Content starts

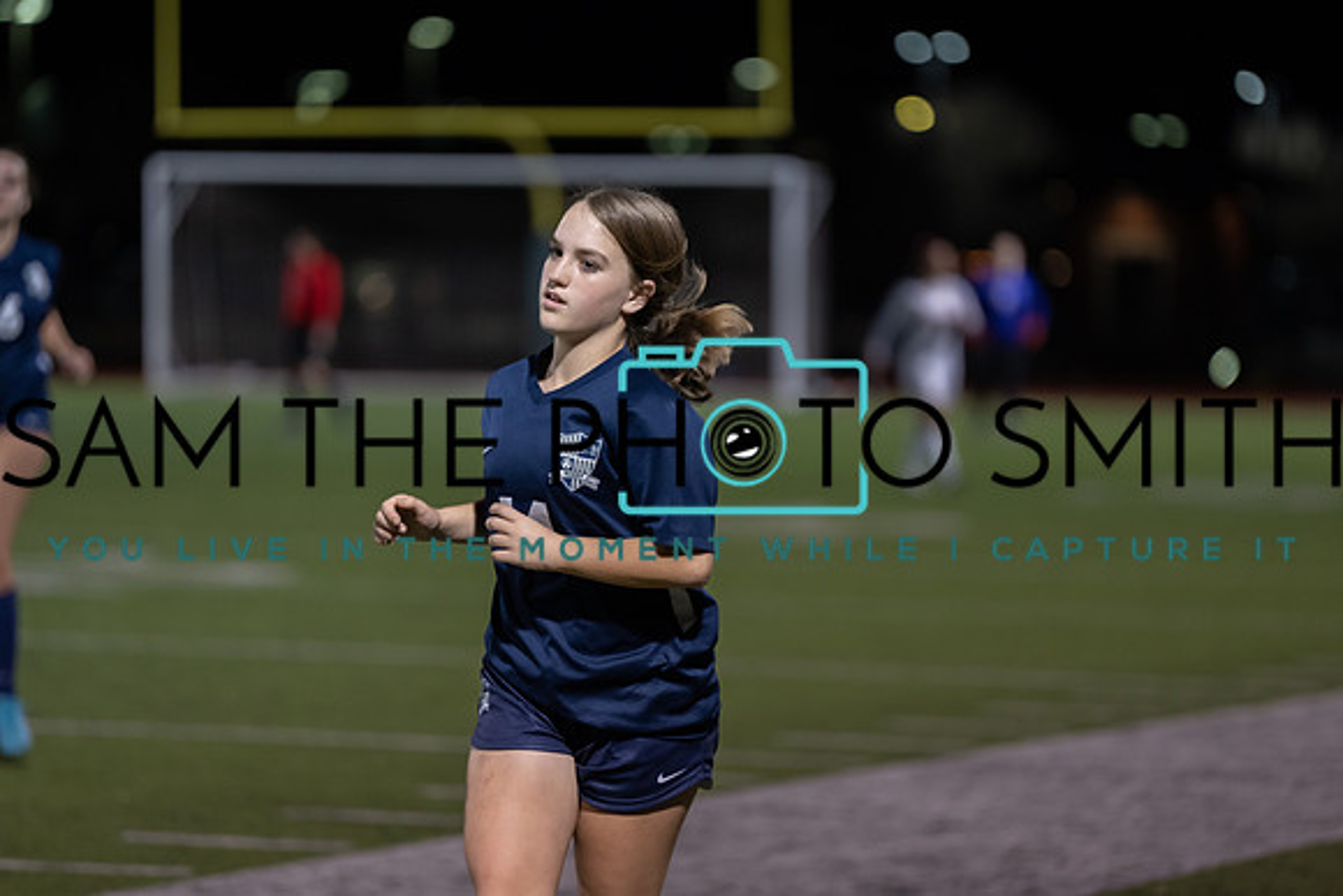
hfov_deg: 10.5
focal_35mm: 196
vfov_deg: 7.0
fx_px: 7325
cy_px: 448
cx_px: 672
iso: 2500
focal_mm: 188
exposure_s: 1/320
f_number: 2.8
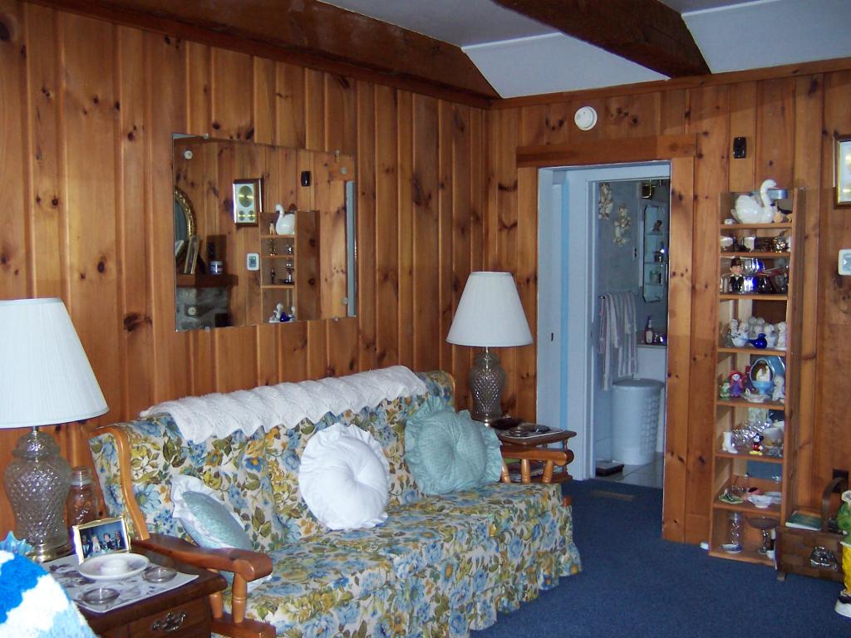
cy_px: 319
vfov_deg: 39.7
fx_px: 885
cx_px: 426
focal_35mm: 36
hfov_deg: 51.4
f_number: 2.4
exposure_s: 1/60
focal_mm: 5.6
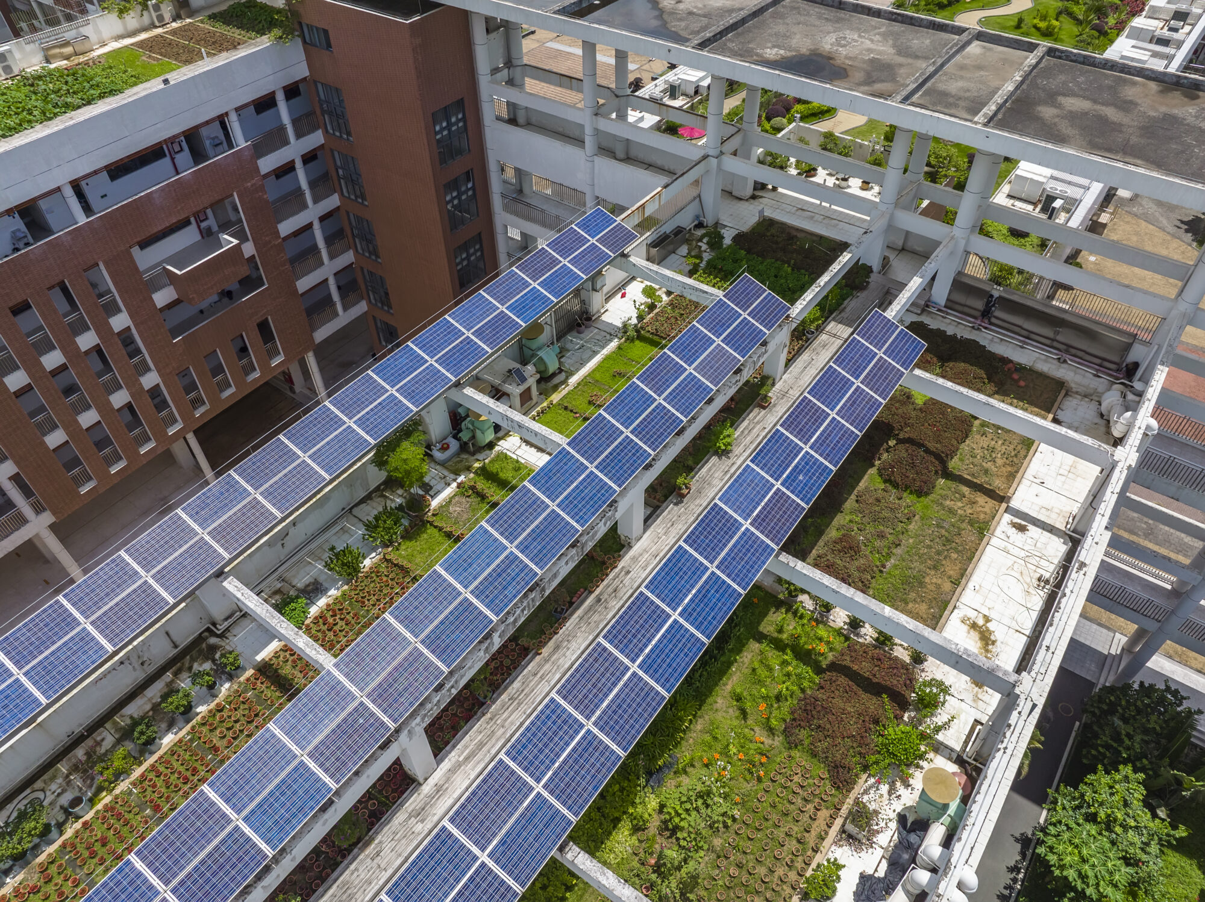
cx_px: 602
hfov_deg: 71.6
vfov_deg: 56.8
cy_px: 451
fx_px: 835
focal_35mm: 24
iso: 200
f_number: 7.1
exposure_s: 1/120
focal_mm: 12.29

Content ends

• [Exercise description]
Once the pictures are set aside, reproduce the records in full and exactly.

• [Answer for the task]
hfov_deg: 10.5
focal_35mm: 196
vfov_deg: 7.0
fx_px: 7325
cy_px: 448
cx_px: 672
iso: 2500
focal_mm: 188
exposure_s: 1/320
f_number: 2.8
cy_px: 319
vfov_deg: 39.7
fx_px: 885
cx_px: 426
focal_35mm: 36
hfov_deg: 51.4
f_number: 2.4
exposure_s: 1/60
focal_mm: 5.6
cx_px: 602
hfov_deg: 71.6
vfov_deg: 56.8
cy_px: 451
fx_px: 835
focal_35mm: 24
iso: 200
f_number: 7.1
exposure_s: 1/120
focal_mm: 12.29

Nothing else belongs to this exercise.